The following sections cover a few search engines that can explore certain regions of the deep web in some way. There is also an overview of some special search engines that are limited to searching the surface web but, at the same time, come with unique functions that surpass the functions of regular search engines in terms of exploring content.
Wolfram Alpha is a versatile search engine, which uses complex artificial intelligence to tap its knowledge base. Its algorithms analyze search terms on the basis of multiple factors. It is also very popular among students, because it can solve complex mathematical problems. Wolfram Alpha “knows the answer to everything”: from data about planes flying above Chicago at any given moment, through the complete works of Newton, to the scales of magnitude of earthquakes with exact dates and geographic coordinates.
Google Scholar is a search engine that searches only for scientific and scholarly publications. It allows users to search for various types of documents across any array of disciplines, e.g., articles, thesis, books. Google Scholar indexes content in the databases of academic publishers; on the websites or databases of academic societies and higher education institutions.
Internet Archive is a freely accessible digital library of images, texts, videos, and audio files.
Since 1996, it has also been archiving websites (i.e., web archiving) as part of a service that has come to be known as Wayback Machine.
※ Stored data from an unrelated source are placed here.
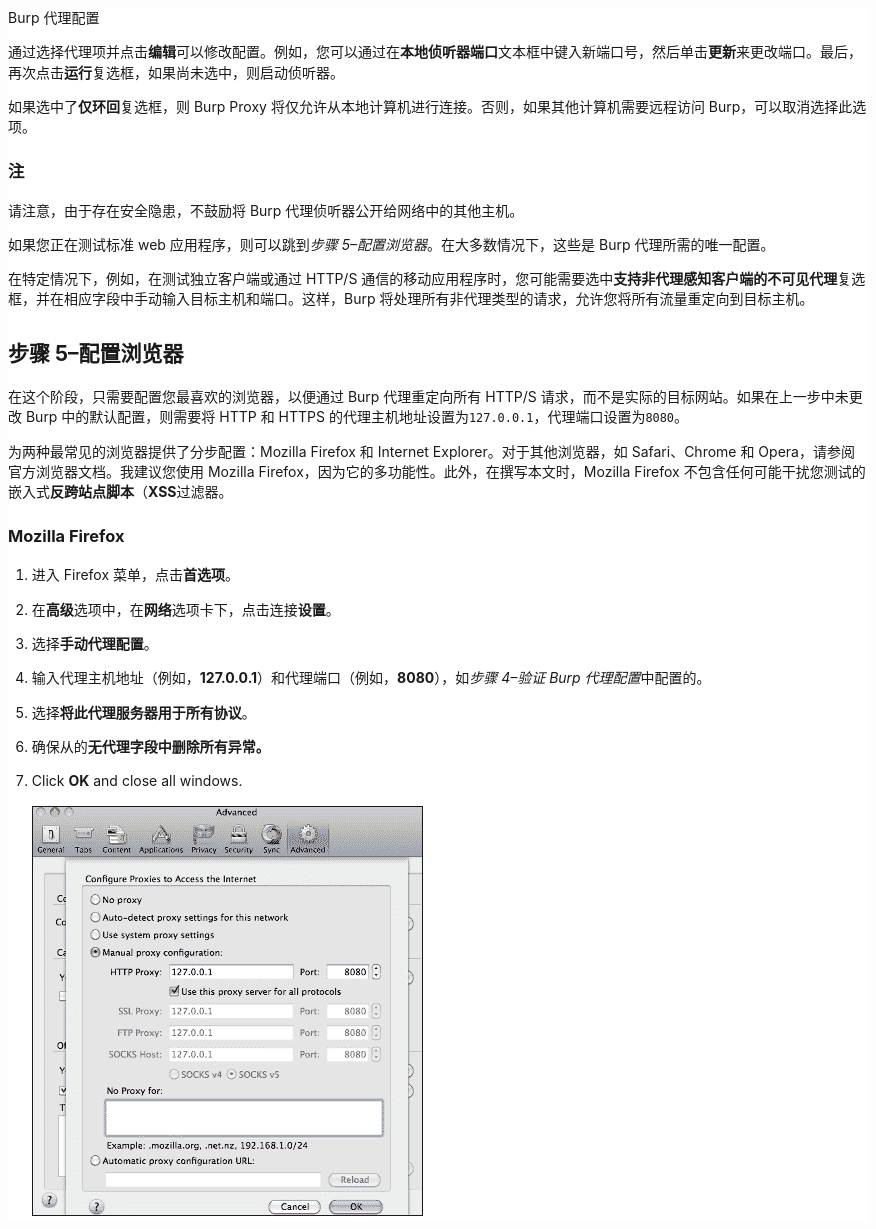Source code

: Burp 代理配置

通过选择代理项并点击**编辑**可以修改配置。例如，您可以通过在**本地侦听器端口**文本框中键入新端口号，然后单击**更新**来更改端口。最后，再次点击**运行**复选框，如果尚未选中，则启动侦听器。

如果选中了**仅环回**复选框，则 Burp Proxy 将仅允许从本地计算机进行连接。否则，如果其他计算机需要远程访问 Burp，可以取消选择此选项。

### 注

请注意，由于存在安全隐患，不鼓励将 Burp 代理侦听器公开给网络中的其他主机。

如果您正在测试标准 web 应用程序，则可以跳到*步骤 5–配置浏览器*。在大多数情况下，这些是 Burp 代理所需的唯一配置。

在特定情况下，例如，在测试独立客户端或通过 HTTP/S 通信的移动应用程序时，您可能需要选中**支持非代理感知客户端的不可见代理**复选框，并在相应字段中手动输入目标主机和端口。这样，Burp 将处理所有非代理类型的请求，允许您将所有流量重定向到目标主机。

## 步骤 5–配置浏览器

在这个阶段，只需要配置您最喜欢的浏览器，以便通过 Burp 代理重定向所有 HTTP/S 请求，而不是实际的目标网站。如果在上一步中未更改 Burp 中的默认配置，则需要将 HTTP 和 HTTPS 的代理主机地址设置为`127.0.0.1`，代理端口设置为`8080`。

为两种最常见的浏览器提供了分步配置：Mozilla Firefox 和 Internet Explorer。对于其他浏览器，如 Safari、Chrome 和 Opera，请参阅官方浏览器文档。我建议您使用 Mozilla Firefox，因为它的多功能性。此外，在撰写本文时，Mozilla Firefox 不包含任何可能干扰您测试的嵌入式**反跨站点脚本**（**XSS**过滤器。

### Mozilla Firefox

1.  进入 Firefox 菜单，点击**首选项**。
2.  在**高级**选项中，在**网络**选项卡下，点击连接**设置**。
3.  选择**手动代理配置**。
4.  输入代理主机地址（例如，**127.0.0.1**）和代理端口（例如，**8080**），如*步骤 4–验证 Burp 代理配置*中配置的。
5.  选择**将此代理服务器用于所有协议**。
6.  确保从的**无代理字段中删除所有异常。**
7.  Click **OK** and close all windows.

    ![Mozilla Firefox](img/5183_02_03.jpg)
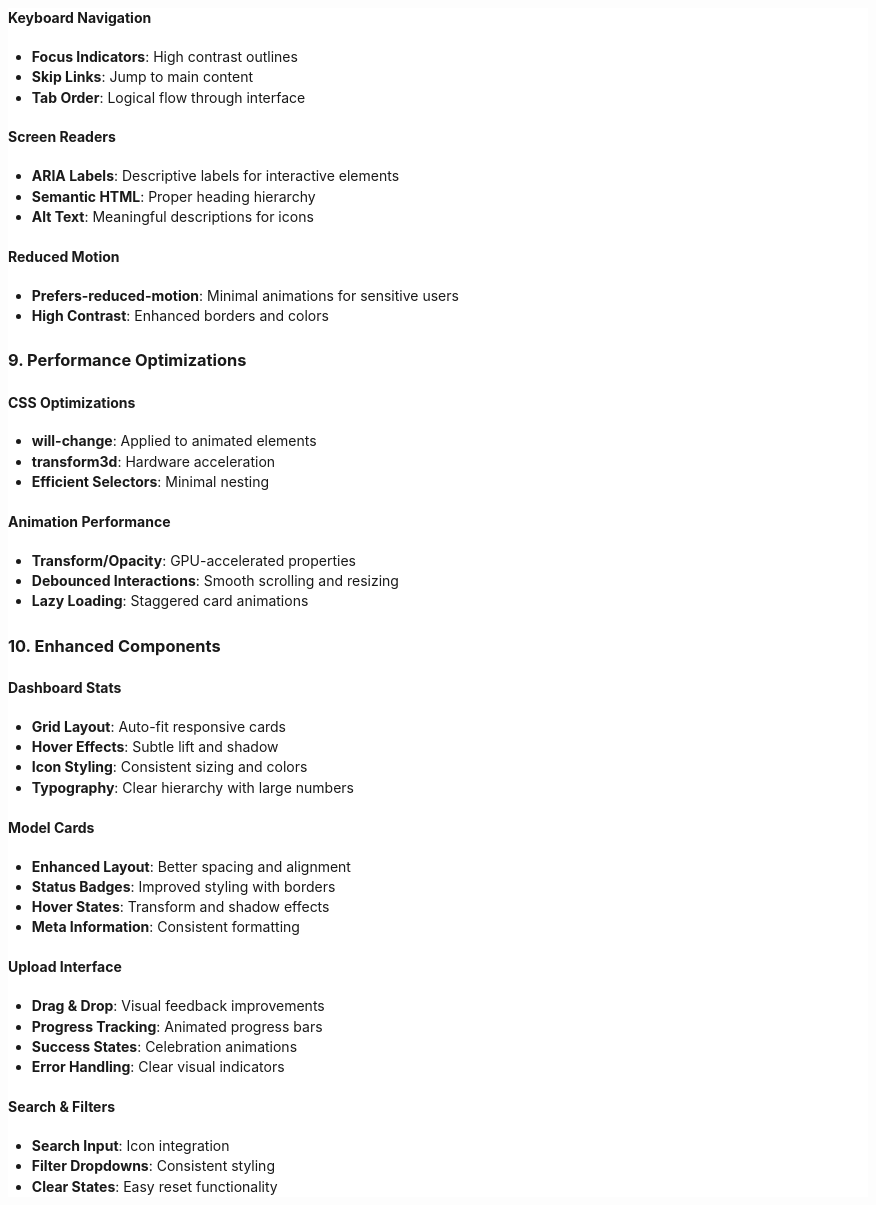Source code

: #### Keyboard Navigation
- **Focus Indicators**: High contrast outlines
- **Skip Links**: Jump to main content
- **Tab Order**: Logical flow through interface

#### Screen Readers
- **ARIA Labels**: Descriptive labels for interactive elements
- **Semantic HTML**: Proper heading hierarchy
- **Alt Text**: Meaningful descriptions for icons

#### Reduced Motion
- **Prefers-reduced-motion**: Minimal animations for sensitive users
- **High Contrast**: Enhanced borders and colors

### 9. **Performance Optimizations**

#### CSS Optimizations
- **will-change**: Applied to animated elements
- **transform3d**: Hardware acceleration
- **Efficient Selectors**: Minimal nesting

#### Animation Performance
- **Transform/Opacity**: GPU-accelerated properties
- **Debounced Interactions**: Smooth scrolling and resizing
- **Lazy Loading**: Staggered card animations

### 10. **Enhanced Components**

#### Dashboard Stats
- **Grid Layout**: Auto-fit responsive cards
- **Hover Effects**: Subtle lift and shadow
- **Icon Styling**: Consistent sizing and colors
- **Typography**: Clear hierarchy with large numbers

#### Model Cards
- **Enhanced Layout**: Better spacing and alignment
- **Status Badges**: Improved styling with borders
- **Hover States**: Transform and shadow effects
- **Meta Information**: Consistent formatting

#### Upload Interface
- **Drag & Drop**: Visual feedback improvements
- **Progress Tracking**: Animated progress bars
- **Success States**: Celebration animations
- **Error Handling**: Clear visual indicators

#### Search & Filters
- **Search Input**: Icon integration
- **Filter Dropdowns**: Consistent styling
- **Clear States**: Easy reset functionality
The archive stores not only the most recent versions of indexed sites (like Google does, for instance) but also previous versions. This allows users to choose from several so-called save points. Navigating among saved versions may be done with the help of a user-friendly calendar. It is important to note, however, that Wayback Machine stores mainly textual data, without large images and media content.
Carrot2 is similar to Wolfram Alpha in that it indexes public websites and returns search results based on open sources. The main strength of its Java-based search engine lies in the way search results may be represented and grouped. For example, thematic lists, graphs, and other visually appealing representations can be created. In addition, the resulting content can be easily exported in any format that is most ideal.
In order to carry out effective research, it is important to be aware of the possibilities offered by the various search engines. They can help us to enrich the information collected to produce a work that is as up to date as possible.